Saved data entries
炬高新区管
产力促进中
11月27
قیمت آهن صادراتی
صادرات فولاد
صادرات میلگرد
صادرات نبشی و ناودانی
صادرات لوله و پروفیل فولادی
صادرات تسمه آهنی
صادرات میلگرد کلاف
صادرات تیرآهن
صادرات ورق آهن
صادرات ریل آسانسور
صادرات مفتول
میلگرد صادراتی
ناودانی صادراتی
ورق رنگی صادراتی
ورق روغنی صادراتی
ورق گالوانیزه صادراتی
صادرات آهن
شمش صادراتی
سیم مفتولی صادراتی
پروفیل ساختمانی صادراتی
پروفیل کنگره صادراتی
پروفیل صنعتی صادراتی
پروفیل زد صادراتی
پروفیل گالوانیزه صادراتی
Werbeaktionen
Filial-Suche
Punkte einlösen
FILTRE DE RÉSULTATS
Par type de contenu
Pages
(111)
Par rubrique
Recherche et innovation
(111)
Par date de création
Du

*WHAT IS EXPECTED*
Search the records for the string "میلگرد" and report each line that has it.

*OUTPUT*
صادرات میلگرد
صادرات میلگرد کلاف
میلگرد صادراتی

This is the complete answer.